BEGIN Text for analysis

I agree with you Rick, lots of people can keep their ooths safely in the fridge over winter, but the ooths are not in diapause.


----------



## sbugir (Sep 16, 2009)

Okay, well Rick and Phil, if they are in the fridge an not in diapause, will they still hatch...? I'm keeping it indoors, I probably should have made that more clear. If they are not in diapause and in a state of quiescence will they still hatch...?


----------



## massaman (Sep 16, 2009)

so the question is can you arftifically induce diapause by what I am reading it would sound like its not really possible but what do I know and all I want to do is keep my ooths in a safe place till next year and decided not to use my fridge because I dont want to have to take them out every day of the week to mist them and put them back in the fridge if every second they are out breaks the over winter cycle even for a few seconds!


----------



## PhilinYuma (Sep 16, 2009)

lemmiwinks said:


> Okay, well Rick and Phil, if they are in the fridge an not in diapause, will they still hatch...? I'm keeping it indoors, I probably should have made that more clear. If they are not in diapause and in a state of quiescence will they still hatch...?


Yep!


----------



## sbugir (Sep 16, 2009)

All I want to know massaman, is if they'll hatch. I could care less about the time consumption/breaking winter stuff. By the way, just curious isn't massaman a kind of indian curry? (not being name offensive, just wondering)


----------



## sbugir (Sep 16, 2009)

PhilinYuma said:


> Yep!


YAY! Also, how long should i leave them in the fridge (I'd like to hatch them asap, as I've never experienced an ooth hatch before)?


----------



## massaman (Sep 16, 2009)

END Text for analysis
BEGIN Dataset excerpts

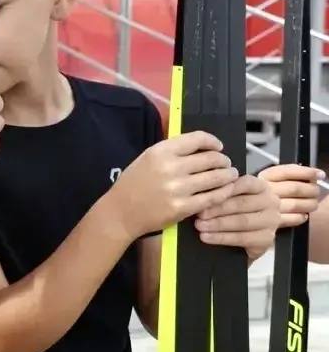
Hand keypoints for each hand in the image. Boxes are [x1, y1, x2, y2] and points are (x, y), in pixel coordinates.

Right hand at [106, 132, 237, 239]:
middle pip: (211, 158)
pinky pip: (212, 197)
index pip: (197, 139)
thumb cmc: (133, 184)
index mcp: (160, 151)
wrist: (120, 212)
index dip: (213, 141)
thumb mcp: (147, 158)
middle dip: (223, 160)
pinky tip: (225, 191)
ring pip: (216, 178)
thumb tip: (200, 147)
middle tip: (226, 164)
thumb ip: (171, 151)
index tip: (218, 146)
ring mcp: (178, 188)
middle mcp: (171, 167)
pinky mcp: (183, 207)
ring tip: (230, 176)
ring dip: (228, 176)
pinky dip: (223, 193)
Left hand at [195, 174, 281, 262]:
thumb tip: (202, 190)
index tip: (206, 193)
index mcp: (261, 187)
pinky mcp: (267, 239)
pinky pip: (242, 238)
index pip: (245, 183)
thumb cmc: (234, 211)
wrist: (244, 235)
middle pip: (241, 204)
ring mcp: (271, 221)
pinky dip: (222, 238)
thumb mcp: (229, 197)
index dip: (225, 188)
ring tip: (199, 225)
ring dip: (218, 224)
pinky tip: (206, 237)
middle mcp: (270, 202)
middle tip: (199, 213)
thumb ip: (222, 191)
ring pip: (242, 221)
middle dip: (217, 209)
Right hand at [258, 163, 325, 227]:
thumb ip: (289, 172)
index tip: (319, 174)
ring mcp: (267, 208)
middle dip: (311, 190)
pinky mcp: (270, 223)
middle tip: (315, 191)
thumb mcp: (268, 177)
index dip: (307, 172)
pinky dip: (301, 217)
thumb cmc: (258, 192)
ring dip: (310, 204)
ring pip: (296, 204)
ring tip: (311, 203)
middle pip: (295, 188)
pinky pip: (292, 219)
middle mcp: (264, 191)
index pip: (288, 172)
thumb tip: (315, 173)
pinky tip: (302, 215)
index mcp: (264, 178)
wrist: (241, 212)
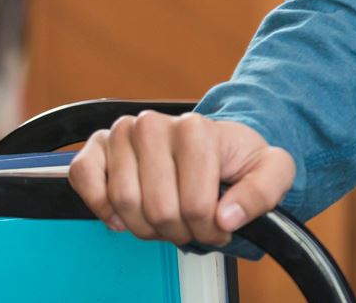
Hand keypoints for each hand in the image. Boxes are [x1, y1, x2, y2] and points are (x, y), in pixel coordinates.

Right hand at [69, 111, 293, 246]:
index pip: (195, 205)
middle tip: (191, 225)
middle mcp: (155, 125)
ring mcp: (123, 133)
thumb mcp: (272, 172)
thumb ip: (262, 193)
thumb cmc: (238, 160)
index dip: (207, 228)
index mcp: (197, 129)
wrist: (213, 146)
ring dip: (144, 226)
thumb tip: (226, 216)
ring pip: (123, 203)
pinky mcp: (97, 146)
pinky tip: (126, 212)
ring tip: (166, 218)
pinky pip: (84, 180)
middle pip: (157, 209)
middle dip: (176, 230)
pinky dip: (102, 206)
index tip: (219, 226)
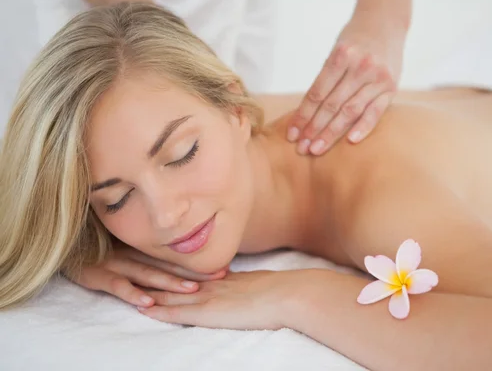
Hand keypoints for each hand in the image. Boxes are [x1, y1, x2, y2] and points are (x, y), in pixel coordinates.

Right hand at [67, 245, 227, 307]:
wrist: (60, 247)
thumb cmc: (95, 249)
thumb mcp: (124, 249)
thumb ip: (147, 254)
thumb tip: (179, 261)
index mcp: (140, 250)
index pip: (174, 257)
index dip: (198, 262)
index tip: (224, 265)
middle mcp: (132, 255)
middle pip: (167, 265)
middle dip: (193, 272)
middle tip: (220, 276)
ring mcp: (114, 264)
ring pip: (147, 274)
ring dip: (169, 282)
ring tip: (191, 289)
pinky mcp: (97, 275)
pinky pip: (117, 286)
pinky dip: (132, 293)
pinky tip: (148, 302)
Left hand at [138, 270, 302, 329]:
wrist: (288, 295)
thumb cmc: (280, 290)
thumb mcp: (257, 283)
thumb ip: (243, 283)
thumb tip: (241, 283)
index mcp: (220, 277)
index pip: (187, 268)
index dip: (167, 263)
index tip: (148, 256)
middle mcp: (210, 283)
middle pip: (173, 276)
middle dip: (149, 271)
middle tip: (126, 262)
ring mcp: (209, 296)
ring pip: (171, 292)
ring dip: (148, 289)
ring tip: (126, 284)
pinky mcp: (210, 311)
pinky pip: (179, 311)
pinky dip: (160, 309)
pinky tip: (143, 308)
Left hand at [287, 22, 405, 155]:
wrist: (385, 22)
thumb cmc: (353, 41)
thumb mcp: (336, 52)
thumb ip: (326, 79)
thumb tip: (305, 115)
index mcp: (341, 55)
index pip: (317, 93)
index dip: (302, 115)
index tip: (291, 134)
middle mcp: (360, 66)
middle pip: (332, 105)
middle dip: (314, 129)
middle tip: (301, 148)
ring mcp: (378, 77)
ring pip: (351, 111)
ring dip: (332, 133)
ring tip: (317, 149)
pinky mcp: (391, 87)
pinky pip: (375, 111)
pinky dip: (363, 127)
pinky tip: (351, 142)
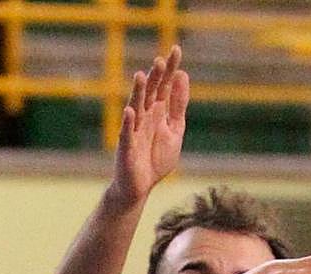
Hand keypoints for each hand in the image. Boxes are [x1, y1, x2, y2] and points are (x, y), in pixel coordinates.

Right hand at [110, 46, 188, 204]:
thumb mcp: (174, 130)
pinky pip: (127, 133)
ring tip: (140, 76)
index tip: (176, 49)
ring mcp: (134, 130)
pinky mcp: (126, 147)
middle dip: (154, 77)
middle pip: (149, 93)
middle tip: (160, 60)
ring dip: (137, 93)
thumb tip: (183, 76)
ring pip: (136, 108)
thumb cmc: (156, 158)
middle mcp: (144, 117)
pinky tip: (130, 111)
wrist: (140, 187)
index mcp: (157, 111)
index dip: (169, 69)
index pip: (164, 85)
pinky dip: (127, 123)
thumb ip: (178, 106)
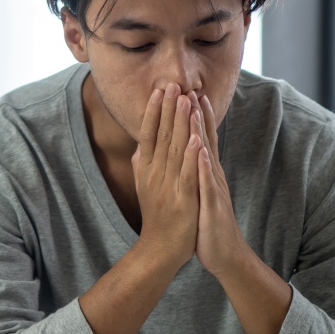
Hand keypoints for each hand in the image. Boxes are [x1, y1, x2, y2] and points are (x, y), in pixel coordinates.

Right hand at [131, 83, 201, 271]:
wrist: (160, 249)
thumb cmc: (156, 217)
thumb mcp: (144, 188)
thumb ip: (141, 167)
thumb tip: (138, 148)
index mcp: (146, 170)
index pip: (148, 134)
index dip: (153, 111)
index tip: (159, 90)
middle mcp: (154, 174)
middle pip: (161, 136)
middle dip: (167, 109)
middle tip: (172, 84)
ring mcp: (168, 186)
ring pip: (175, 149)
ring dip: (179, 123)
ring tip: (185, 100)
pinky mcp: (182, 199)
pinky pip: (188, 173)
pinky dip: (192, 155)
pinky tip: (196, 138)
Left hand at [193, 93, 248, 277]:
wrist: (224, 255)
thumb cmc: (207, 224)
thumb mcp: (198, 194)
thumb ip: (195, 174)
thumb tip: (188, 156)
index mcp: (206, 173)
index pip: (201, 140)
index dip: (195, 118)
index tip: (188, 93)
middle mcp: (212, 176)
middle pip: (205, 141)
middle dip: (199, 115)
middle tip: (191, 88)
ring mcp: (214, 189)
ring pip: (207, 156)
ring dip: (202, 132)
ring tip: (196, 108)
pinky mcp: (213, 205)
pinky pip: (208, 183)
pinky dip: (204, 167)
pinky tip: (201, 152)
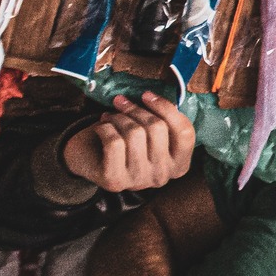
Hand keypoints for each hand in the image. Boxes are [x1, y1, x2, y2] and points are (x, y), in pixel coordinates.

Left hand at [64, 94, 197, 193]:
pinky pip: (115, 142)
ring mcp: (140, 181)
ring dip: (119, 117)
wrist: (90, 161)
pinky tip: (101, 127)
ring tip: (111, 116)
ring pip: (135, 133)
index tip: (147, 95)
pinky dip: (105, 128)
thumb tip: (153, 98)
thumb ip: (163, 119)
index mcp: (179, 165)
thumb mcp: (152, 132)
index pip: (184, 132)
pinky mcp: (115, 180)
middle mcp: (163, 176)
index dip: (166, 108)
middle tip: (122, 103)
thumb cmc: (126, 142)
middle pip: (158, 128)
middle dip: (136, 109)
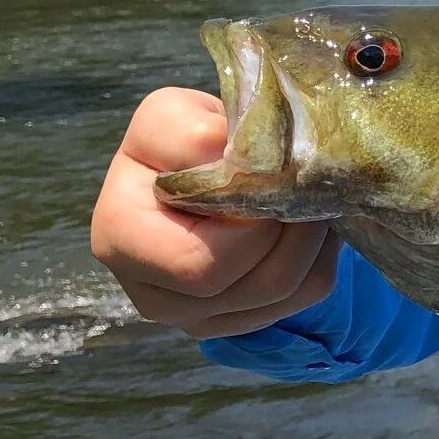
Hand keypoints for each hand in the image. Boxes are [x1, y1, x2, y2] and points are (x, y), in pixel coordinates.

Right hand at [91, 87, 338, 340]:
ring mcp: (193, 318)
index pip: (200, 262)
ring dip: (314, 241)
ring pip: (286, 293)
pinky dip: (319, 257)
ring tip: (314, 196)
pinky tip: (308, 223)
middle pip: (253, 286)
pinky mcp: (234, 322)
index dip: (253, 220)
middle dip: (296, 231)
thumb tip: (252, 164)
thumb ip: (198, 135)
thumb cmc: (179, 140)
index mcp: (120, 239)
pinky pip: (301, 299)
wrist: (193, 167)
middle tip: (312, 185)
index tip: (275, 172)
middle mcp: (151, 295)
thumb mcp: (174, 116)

END Dataset excerpts

> [What this task involves]
From the thread about keeping ooths in the fridge, extract the passage starting at "All I want to know" and ending at "offensive, just wondering)".

> [Completed task]
All I want to know massaman, is if they'll hatch. I could care less about the time consumption/breaking winter stuff. By the way, just curious isn't massaman a kind of indian curry? (not being name offensive, just wondering)